If the version_code is not specified, as before @dannil's fix to LuCI ASU, then you get whatever happens to be the latest build, assuming there's nothing matching in the ASU server's cache, or the cached imagebuilder if there is.

This works almost all the time, because the number of upgrades people do for a specific platform isn't very big, but if someone did an upgrade in that grey period between when the imagebuilder is published and the metadata is updated to correspond, then things would be out of whack for anyone else using the same platform, up to the time the next build came out and the builders/metadata got updated.

The window used to be "too long" and sometimes would be days, causing lots of issues, and that's where aparcar's "webhooks" patch came from: it reduces the window to seconds instead of minutes, hours or sometimes "forever".

The missing version_code in LuCI ASU is also the reason that some people would try auc, get an error, then try LuCI ASU and it "would work". Well, it worked in that you got an upgrade, but it wasn't the latest, it was often the build before the latest for these specific cases.

pko76 commented 1 week ago

Thank you efahl.
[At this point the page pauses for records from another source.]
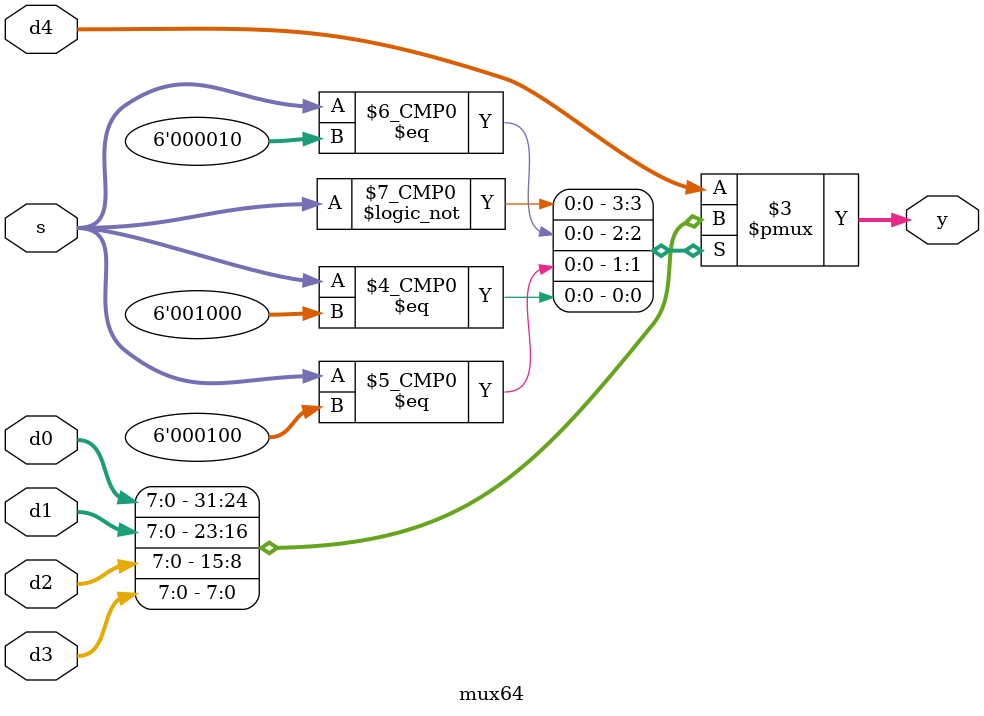
<source format=sv>

/* verilator lint_off DECLFILENAME */

module mux2 #(parameter WIDTH = 8) (
  input  logic [WIDTH-1:0] d0, d1, 
  input  logic             s, 
  output logic [WIDTH-1:0] y);

  assign y = s ? d1 : d0; 
endmodule

module mux3 #(parameter WIDTH = 8) (
  input  logic [WIDTH-1:0] d0, d1, d2,
  input  logic [1:0]       s, 
  output logic [WIDTH-1:0] y);

  assign y = s[1] ? d2 : (s[0] ? d1 : d0); // exclusion-tag: mux3
endmodule

module mux4 #(parameter WIDTH = 8) (
  input  logic [WIDTH-1:0] d0, d1, d2, d3,
  input  logic [1:0]       s, 
  output logic [WIDTH-1:0] y);

  assign y = s[1] ? (s[0] ? d3 : d2) : (s[0] ? d1 : d0); 
endmodule

module mux5 #(parameter WIDTH = 8) (
  input  logic [WIDTH-1:0] d0, d1, d2, d3, d4,
  input  logic [2:0]       s, 
  output logic [WIDTH-1:0] y);

  assign y = s[2] ? d4 : (s[1] ? (s[0] ? d3 : d2) : (s[0] ? d1 : d0)); 
endmodule

module mux6 #(parameter WIDTH = 8) (
  input  logic [WIDTH-1:0] d0, d1, d2, d3, d4, d5,
  input  logic [2:0]       s, 
  output logic [WIDTH-1:0] y);

  assign y = s[2] ? (s[0] ? d5 : d4) : (s[1] ? (s[0] ? d3 : d2) : (s[0] ? d1 : d0)); 
endmodule

module mux16 #(parameter WIDTH = 8)
   (input logic [WIDTH-1:0] d0, d1, d2, d3, d4, input [3:0] s,
    output logic [WIDTH-1:0] y);

   always_comb
     case(s)
       4'b0001: y = d0;
       4'b0010: y = d1;
       4'b0100: y = d2;
       4'b1000: y = d3;
       default: y = d4;
     endcase // case (s)
endmodule // mux16

/* verilator lint_on DECLFILENAME */
module mux64 #(parameter WIDTH = 8)
   (input logic [WIDTH-1:0] d0, d1, d2, d3, d4, input [5:0] s,
    output logic [WIDTH-1:0] y);

   always_comb
     case(s)
       6'b000000: y = d0;
       4'b0010: y = d1;
       4'b0100: y = d2;
       4'b1000: y = d3;
       default: y = d4;
     endcase // case (s)
endmodule // mux16
</source>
It justifies the cases, when I had to remove or add any packages to succeed with the LuCi upgrade. I will monitor the situation and let you know.

lorand-horvath commented 1 week ago

We may have borked the check in LuCI ASU with my change in openwrt/luci#7163, see openwrt/luci#7163 (comment). For now use auc or the firmware selector to upgrade, I have a fix coming as long as I get confirmation of my suspicions.
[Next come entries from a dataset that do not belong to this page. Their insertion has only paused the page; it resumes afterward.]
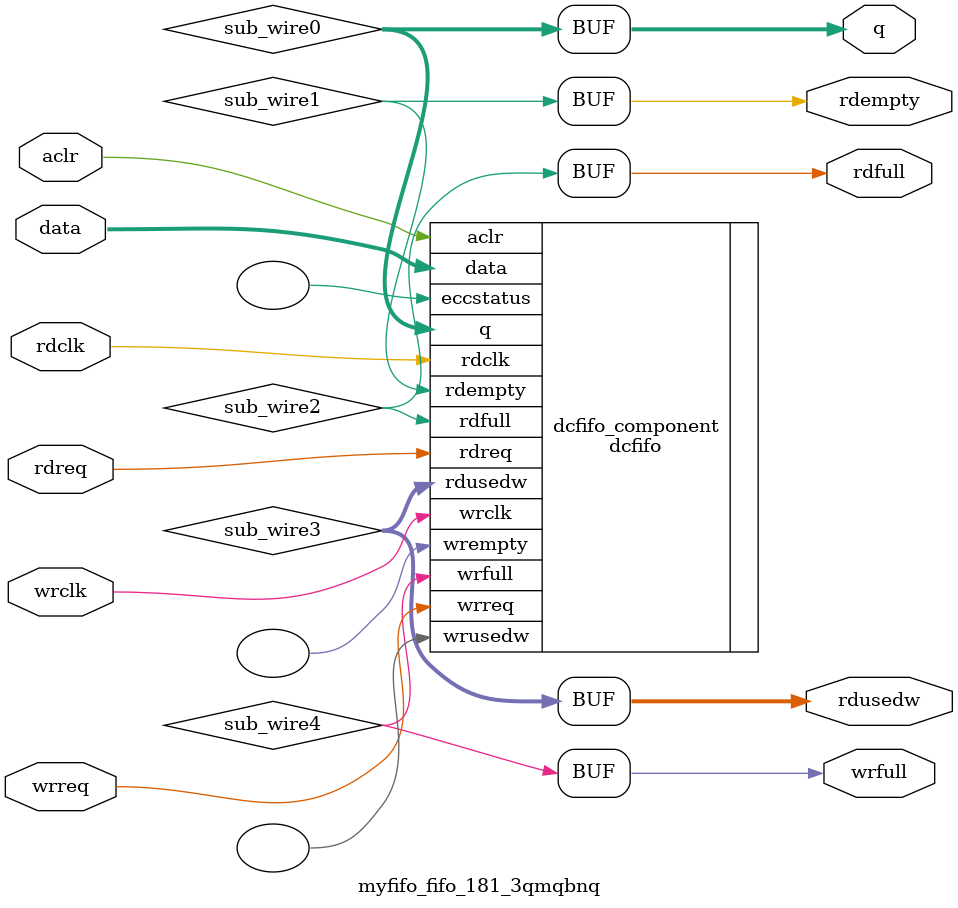
<source format=v>



`timescale 1 ps / 1 ps
// synopsys translate_on
module  myfifo_fifo_181_3qmqbnq  (
    aclr,
    data,
    rdclk,
    rdreq,
    wrclk,
    wrreq,
    q,
    rdempty,
    rdfull,
    rdusedw,
    wrfull);

    input    aclr;
    input  [63:0]  data;
    input    rdclk;
    input    rdreq;
    input    wrclk;
    input    wrreq;
    output [63:0]  q;
    output   rdempty;
    output   rdfull;
    output [9:0]  rdusedw;
    output   wrfull;
`ifndef ALTERA_RESERVED_QIS
// synopsys translate_off
`endif
    tri0     aclr;
`ifndef ALTERA_RESERVED_QIS
// synopsys translate_on
`endif

    wire [63:0] sub_wire0;
    wire  sub_wire1;
    wire  sub_wire2;
    wire [9:0] sub_wire3;
    wire  sub_wire4;
    wire [63:0] q = sub_wire0[63:0];
    wire  rdempty = sub_wire1;
    wire  rdfull = sub_wire2;
    wire [9:0] rdusedw = sub_wire3[9:0];
    wire  wrfull = sub_wire4;

    dcfifo  dcfifo_component (
                .aclr (aclr),
                .data (data),
                .rdclk (rdclk),
                .rdreq (rdreq),
                .wrclk (wrclk),
                .wrreq (wrreq),
                .q (sub_wire0),
                .rdempty (sub_wire1),
                .rdfull (sub_wire2),
                .rdusedw (sub_wire3),
                .wrfull (sub_wire4),
                .eccstatus (),
                .wrempty (),
                .wrusedw ());
    defparam
        dcfifo_component.enable_ecc  = "FALSE",
        dcfifo_component.intended_device_family  = "Cyclone 10 GX",
        dcfifo_component.lpm_hint  = "MAXIMUM_DEPTH=1024,DISABLE_DCFIFO_EMBEDDED_TIMING_CONSTRAINT=TRUE",
        dcfifo_component.lpm_numwords  = 1024,
        dcfifo_component.lpm_showahead  = "OFF",
        dcfifo_component.lpm_type  = "dcfifo",
        dcfifo_component.lpm_width  = 64,
        dcfifo_component.lpm_widthu  = 10,
        dcfifo_component.overflow_checking  = "ON",
        dcfifo_component.rdsync_delaypipe  = 5,
        dcfifo_component.read_aclr_synch  = "ON",
        dcfifo_component.underflow_checking  = "ON",
        dcfifo_component.use_eab  = "ON",
        dcfifo_component.write_aclr_synch  = "ON",
        dcfifo_component.wrsync_delaypipe  = 5;


endmodule



</source>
@dannil LuCI ASU is definitely broken now. I've just tried to use it and it errors out with:

Error building the firmware image
Server response: Error: Received incorrect version r26693-368441254e (requested r26679-70088a7e4c)

even though the requested version was 26693 (the new version), not 26679 (currently installed).

dannil commented 1 week ago

We may have borked the check in LuCI ASU with my change in openwrt/luci#7163, see openwrt/luci#7163 (comment). For now use auc or the firmware selector to upgrade, I have a fix coming as long as I get confirmation of my suspicions.

@dannil LuCI ASU is definitely broken now. I've just tried to use it and it errors out with:

Error building the firmware image
Server response: Error: Received incorrect version r26693-368441254e (requested r26679-70088a7e4c)

even though the requested version was 26693 (the new version), not 26679 (currently installed).

https://github.com/openwrt/luci/pull/7168. I will still try to figure out a way to solve the issue with LuCI ASU as well so the version_code parameter is sent to the API, however the solution became quite more involved since LuCI ASU allows you to sysupgrade to the currently installed version as well if you check the box for advanced mode, and specifying version_code to an older revision doesn't work on snapshots (the server errors out); for auc and the firmware selector this isn't a use case so we didn't hit it there.

efahl commented 1 week ago

specifying version_code to an older revision doesn't work on snapshots

Older snapshots isn't a use case for any upgrade tool. The only way to get a non-current snapshot is to build from source, since the snapshot imagebuilders and packages aren't archived, just deleted.

All of the following give me the proper value for upgrading to current for that version, just stick that in the request blob.revision_code and it should work:

https://sysupgrade.openwrt.org/api/v1/revision/22.03.6/x86/64 https://sysupgrade.openwrt.org/api/v1/revision/23.05.3/x86/64 https://sysupgrade.openwrt.org/api/v1/revision/23.05-SNAPSHOT/x86/64 https://sysupgrade.openwrt.org/api/v1/revision/SNAPSHOT/x86/64

(There are still some versions that have not updated properly since the webhooks commit, I've been watching 22.03-SNAPSHOT, which is stuck at 20311 on ASU server, but should be 20315 according to downloads, so avoid that in your testing.)